Saturday, April 6, 2019

TL;DR: Spielberg, Netflix and Cinema - You're All Wrong On This One



Most people suck at going to the movies.  I don't know how or why this is, but you do.

Yeah, you.

Literally every movie you go to see, theaters ask you to please not talk, to turn off your phones, and to basically please not cause any distractions for the hundred or so other people in the room.  Despite the fact this is done for very good reasons, somehow, a good 1/3rd of people can't seem to follow these basic guidelines.  Chatting, looking at phones, not turning off ringers, or, my favorite, actually taking a call.

My point is - going to the theater is a nightmare of our own making.   Most people treat the shared space of the theater, of the multimillion-dollar production in front of them, in a room designed specifically for an ideal experience, surrounded by people they don't know, the same as if they were watching a film on a laptop in their living room, and with all the same behavior that's totally fine if you're at home under a blanket and not surrounded by dozens of strangers.

Which is weird, right?

Whatever magic-of-the-cinema films like Cinema Paradiso or Hugo try to capture about the theatrical experience is not part of the common religion in an era when movies are something you let the kids put on over and over so they give you 30-90 minutes of peace, or you consider movies one way to zone out while you're crammed into an airplane seat.


Steven Spielberg, the guy who spent forty-odd years transforming American cinema, cultural icon, studio mogul, film preservationist, Shoah Foundation pillar, and so much more... is also a part of the Academy of Motion Picture Arts and Sciences.  In the wake of the 2019 Oscars and the nomination of Roma for Best Picture (a movie I have not seen and have no opinion of), has been meeting with his fellow board members to address the fact that Roma was mostly never intended for theaters, but to Netflix subscribers who would watch on their sofas.

This got out to the press, who have framed Spielberg's inquiry as that of an elitist Luddite.  Why would he keep people from being able to see the movies they want to see in the format they prefer?  Why is this greedy narcissist trying to block movies like Roma from existing?

Look.

At the end of the day, I imagine that Steven Spielberg is not trying to take away Netflix or home video - you're talking about a guy who made enough money to buy private islands off the home video sales of Jurassic Park.  He will participate in (and profit from) streaming services from his catalog of movies and TV shows as well as new content he'll develop before he eventually calls it a day.

So, what is he on about?

We all need to take a step back and reframe the question. "Okay, so what IS a movie?"

# [Dataset records]
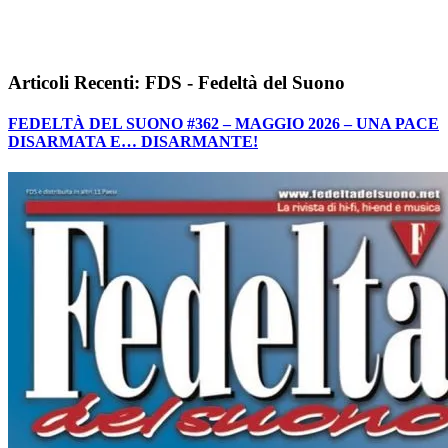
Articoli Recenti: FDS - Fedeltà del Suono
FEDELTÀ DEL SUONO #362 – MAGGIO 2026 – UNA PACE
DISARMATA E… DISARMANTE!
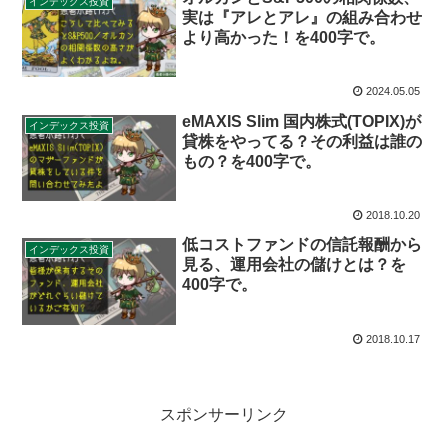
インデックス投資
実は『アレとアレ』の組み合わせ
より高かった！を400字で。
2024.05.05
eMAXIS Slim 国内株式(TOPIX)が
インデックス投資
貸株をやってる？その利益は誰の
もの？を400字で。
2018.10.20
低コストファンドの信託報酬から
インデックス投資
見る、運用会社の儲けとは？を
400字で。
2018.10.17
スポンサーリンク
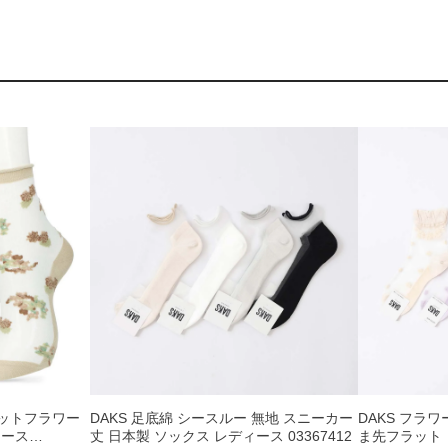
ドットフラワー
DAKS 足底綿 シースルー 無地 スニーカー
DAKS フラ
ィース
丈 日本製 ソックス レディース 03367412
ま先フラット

# [Tasks to carry out]
**A.** In the Spielberg and Netflix post, which film's Best Picture nomination led Spielberg to meet with his fellow board members?
**B.** Please continue the Spielberg and Netflix post from its final line.

# [Expected responses]
**A.** Roma

**B.**
Also, it's fair to ask: when we give out industry awards for the industry of cinema (and that's what the Oscars are), did a medium that's already covered by another category (television) just make it through our industry's awards on a technicality? 

Team, that's a legitimate question - and it's okay if the answer is "no, it's a movie" and Spielberg Charlie-Brown-walks his way home.  It's also okay if the Academy sides with him - because all he's asking about is industry awards, not passing a law that says Netflix is hereby stopped from making movies by order of Cap'n Spielberg (no, really, it's impressive how many people genuinely think he's trying to stop Netflix from content creation).

The Oscars are a cultural phenomenon.  I don't not get that.  But it's just... an award.  Movies have never hung on the existence of awards, but we can probably agree that the Oscars are a nifty marketing gimmick for folks who want to feel in-the-know about what's new that's out that's got cultural cachet (and that's fine).  And, yes, I am aware that the likelihood of certain movies existing hinges on talent wanting those awards (which leads to some hilarious reaches by actors and directors who have exceeded their grasp).

For 120 years, movies have been a thing where someone shows a moving picture on a screen and you cram as many people as you can into a room, and balance supply and demand to fill the room as often as possible.  It has not been "we put a thing on the internet, and because we were feeling daffy, we also put it on a movie screen for a few days".  So, yeah, there's going to be some turbulence there as much as if you gave a Tony to an episode of 3-camera sitcom which is, let's be honest, a play captured by cameras.

In the past, if movies were released in New York and LA prior to the end of the year to make the most of Award-Season proximity, those movies were still intended for a wider release, and hopefully one that can use any Oscar buzz for marketing.  It did not mean those movies were at Blockbuster by January (although even that changed to showing up InDemand and on airplanes in the past few years). And you certainly didn't see HBO or a network trying to claim their films should be up for an Academy Award even if they got a screening somewhere (which they do from time to time).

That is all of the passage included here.